Despite her slender figure, Mario insists that Gwyneth does eat heartily, so, take a look at the Main Courses chapter for the evidence. It starts with Chicken Milanese: Four Very Special Ways (pp. 146-149) including Slow-Roasted Cherry Tomatoes & Arugula, and Endive & Gorgonzola. Who doesn’t like a crispy cooked piece of chicken? It is thin, cooks quickly, and has no pesky bones. There is also a Roast Chicken, Rotisserie Style (p. 153) that means it has garlic salt and paprika added. More interesting is the Whole Roasted Fish with Salsa Verde (p. 154), a simple roast sea bass with a mixed herb sauce – a simple recipe for any kind of evening meal – with family or guests. The influence of Spain is prominent – Seafood Paella, Spanish Mama Style (p. 169) from her days living with a Spanish family, and Vegetable Paella (p. 172) for vegetarians or vegans.
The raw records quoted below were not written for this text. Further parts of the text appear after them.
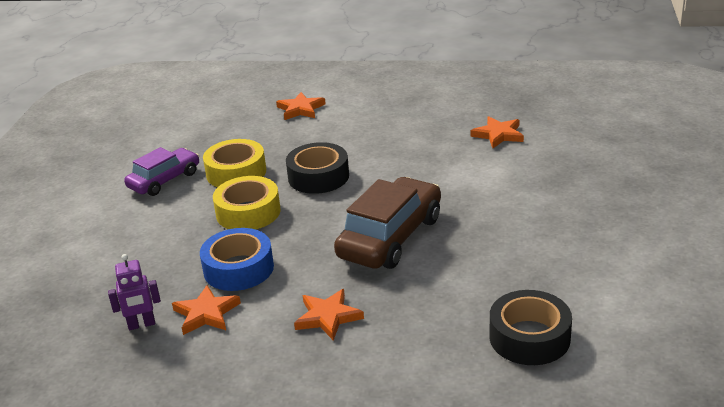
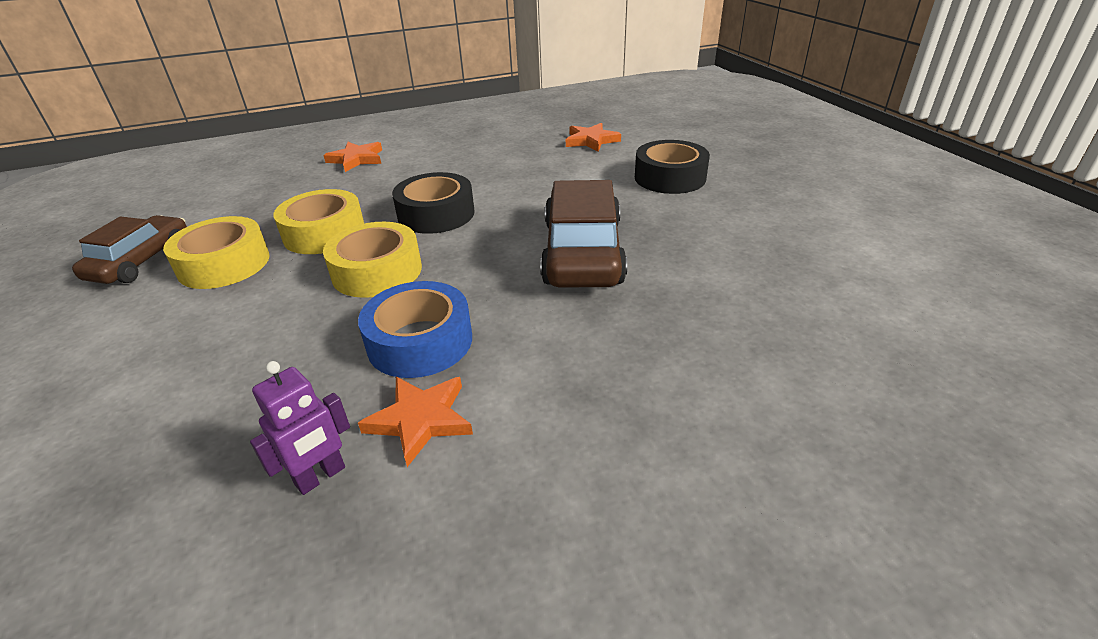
camera: 30 degrees left, 5 degrees up
(121, 164) = (141, 261): none -> brown car
(164, 180) = (224, 264): purple car -> yellow tape
(328, 317) = (601, 364): orange star -> none
(529, 337) = (851, 310): black tape -> black tape (670, 178)

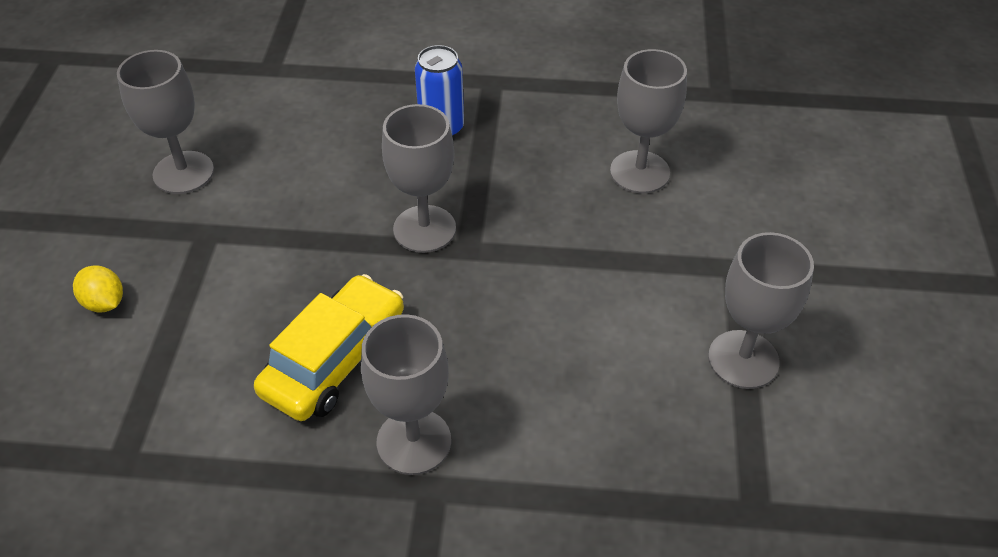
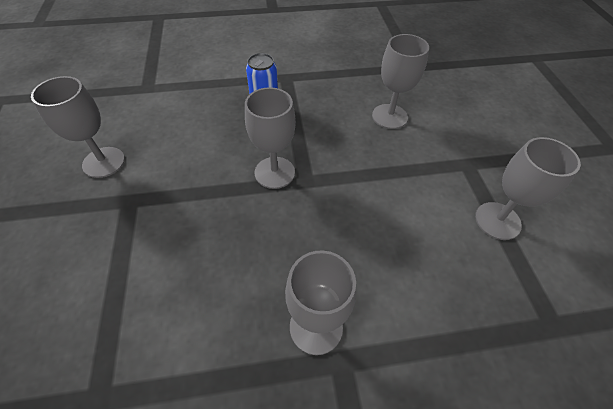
camera: 15 degrees left, 5 degrees up
(104, 303) = (62, 267): yellow lemon -> none
(335, 360) = (242, 276): yellow car -> none

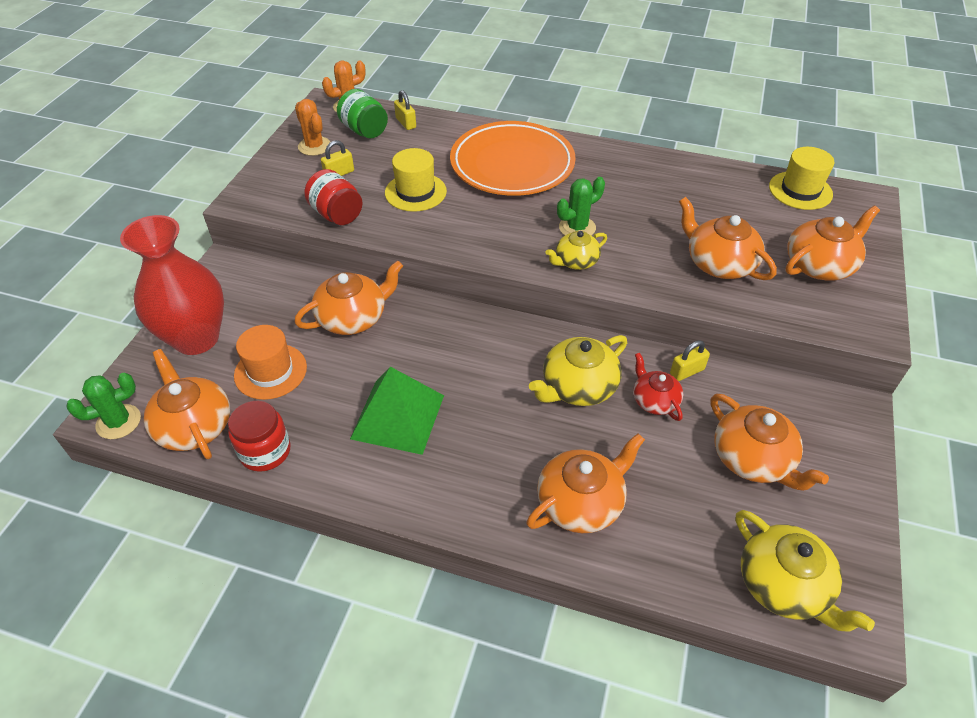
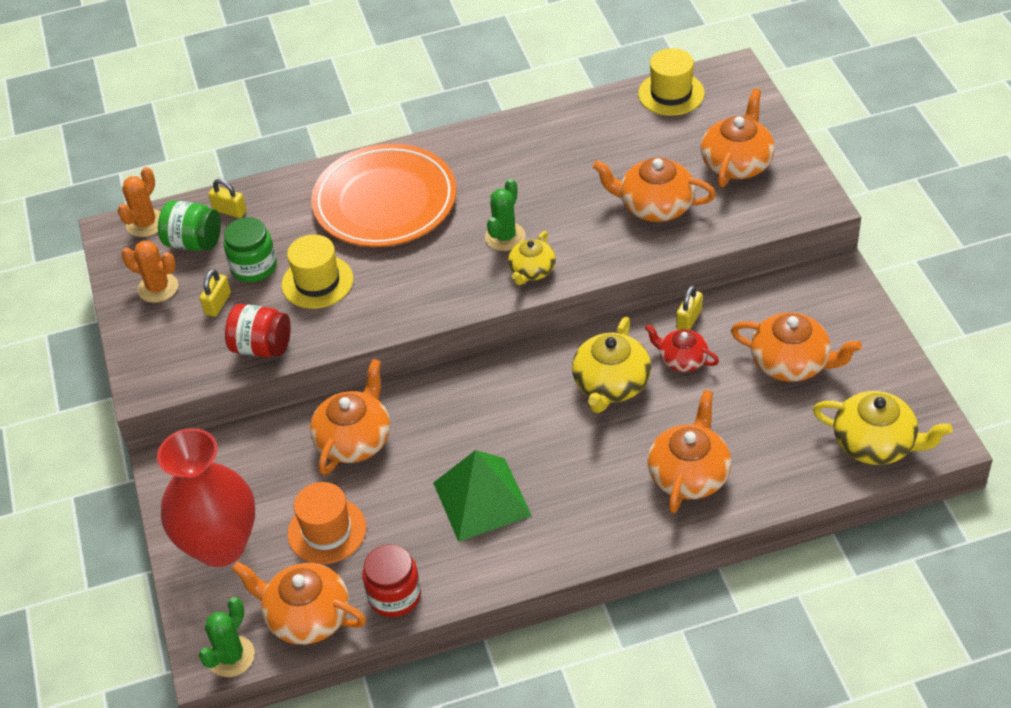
camera: 30 degrees left, 0 degrees up
(385, 163) = (254, 267): none -> green jar

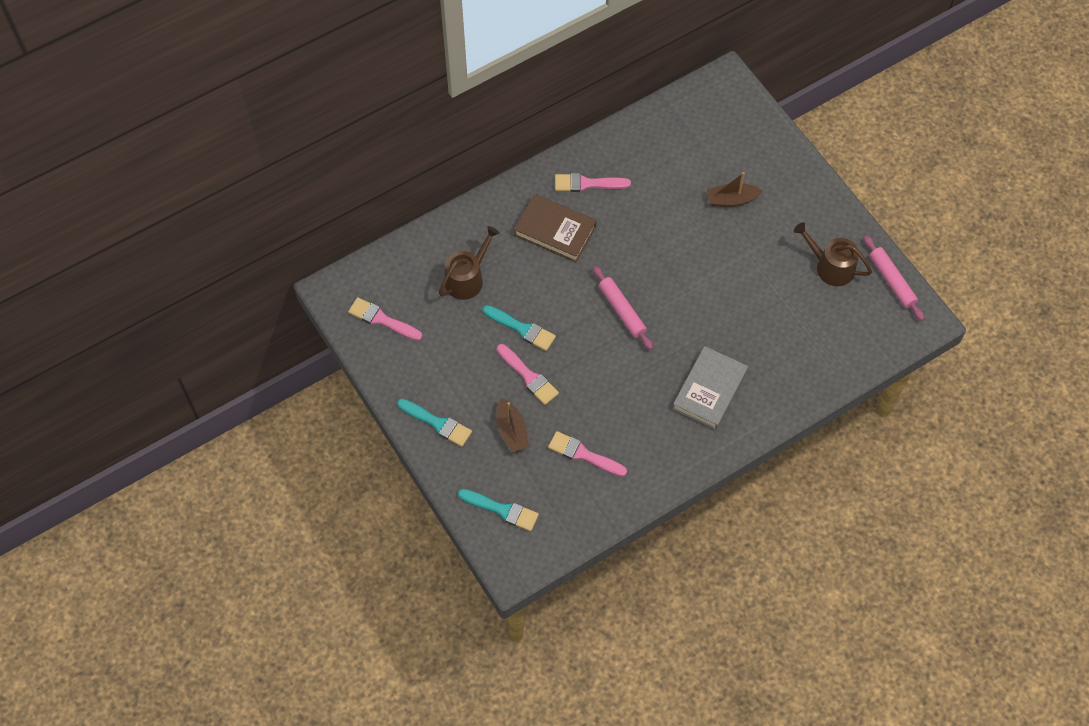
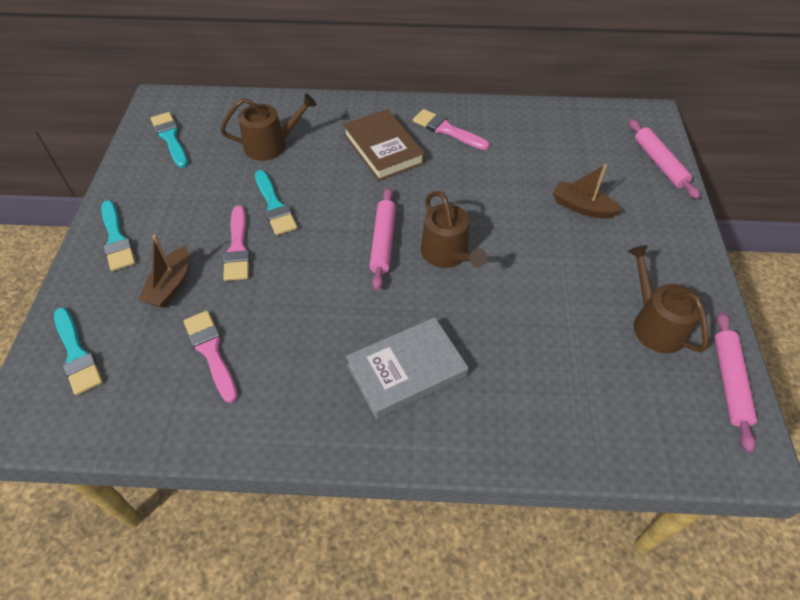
camera: 35 degrees right, 10 degrees down
(382, 319) = (170, 138): pink brush -> turquoise brush
(671, 294) = (447, 254): none -> brown watering can
(759, 126) = (659, 163): none -> pink rolling pin

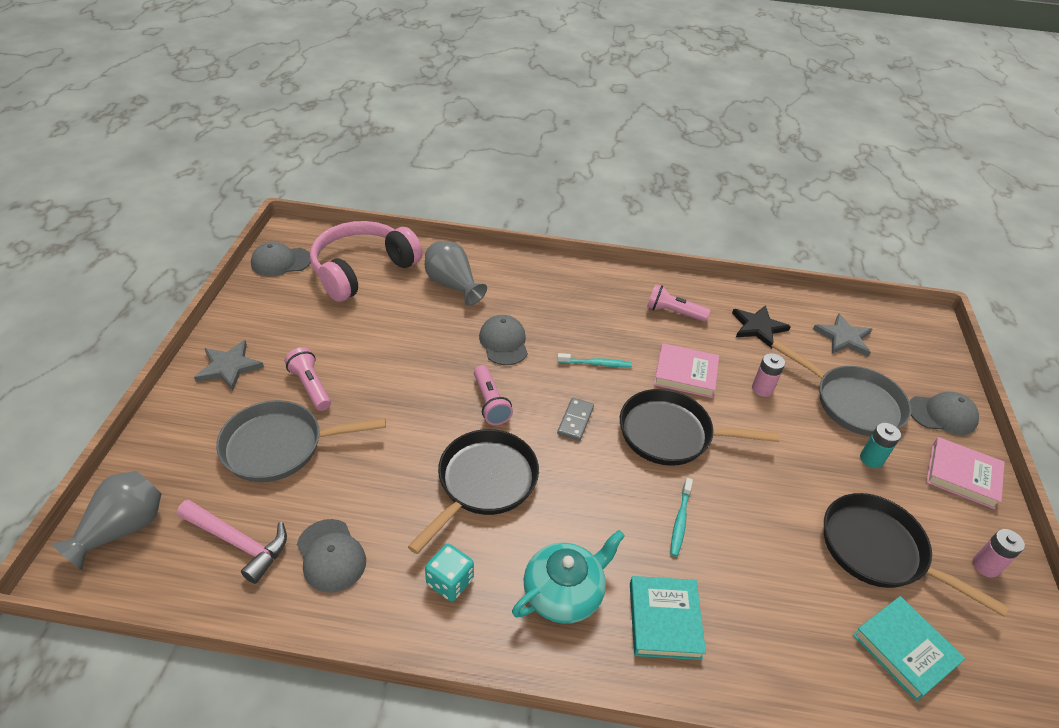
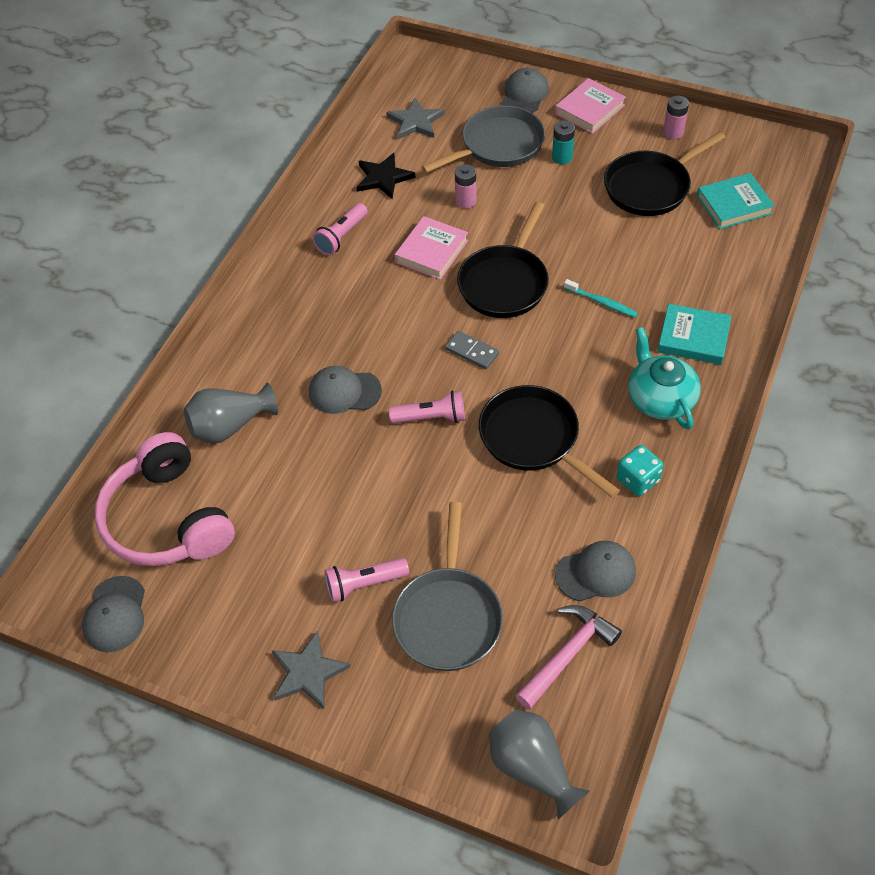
camera: 70 degrees left, 10 degrees up
(596, 364) = (399, 318): turquoise toothbrush -> none

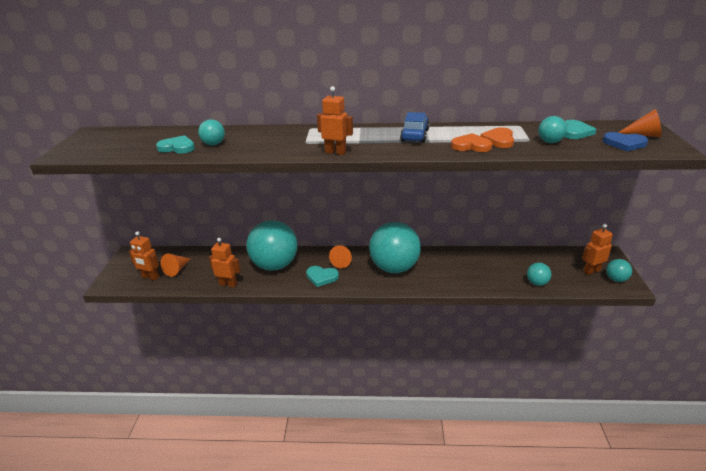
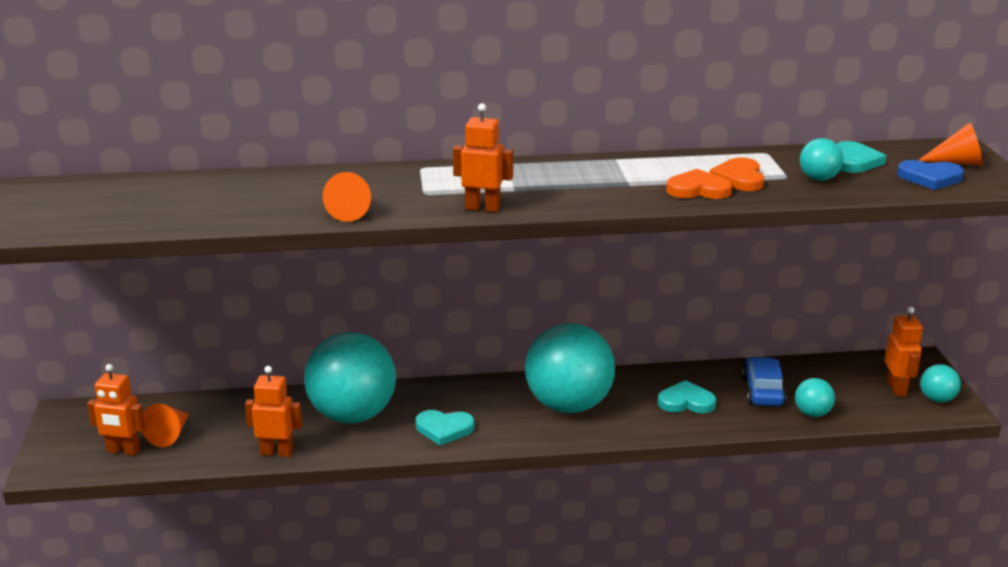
camera: 10 degrees left, 5 degrees down
(177, 147) = (203, 210): turquoise heart -> turquoise heart (686, 402)
(213, 144) = (265, 202): turquoise ball -> none
(342, 261) = (474, 400): orange cone -> orange cone (351, 211)
(414, 135) = (602, 175): blue car -> blue car (762, 391)
(591, 271) = (897, 388): orange robot -> orange robot turned 120 degrees clockwise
Gwyneth and her team put effort into this book, and it shows. It is homage to her father, who passed away in 2002, but it is also a friendly cookbook – and as close to Gwyneth as most of us are likely to get.

Recipe: Salsa Verde

6 olive oil-packed Spanish anchovies
1 generous teaspoon Dijon mustard
1 tablespoon red wine vinegar
1/4 cup roughly chopped fresh parsley
1/3 cup roughly chopped fresh basil
1/3 cup roughly chopped fresh cilantro
1/2 cup roughly chopped fresh chives
1/4 cup extra virgin olive oil
Freshly ground black pepper

Put the anchovies in a bowl and cut into small pieces with a knife and fork (this save you a board to wash). Stir in the mustard and vinegar. Add the herbs, slowly stream in the olive oil, and season with salt and pepper.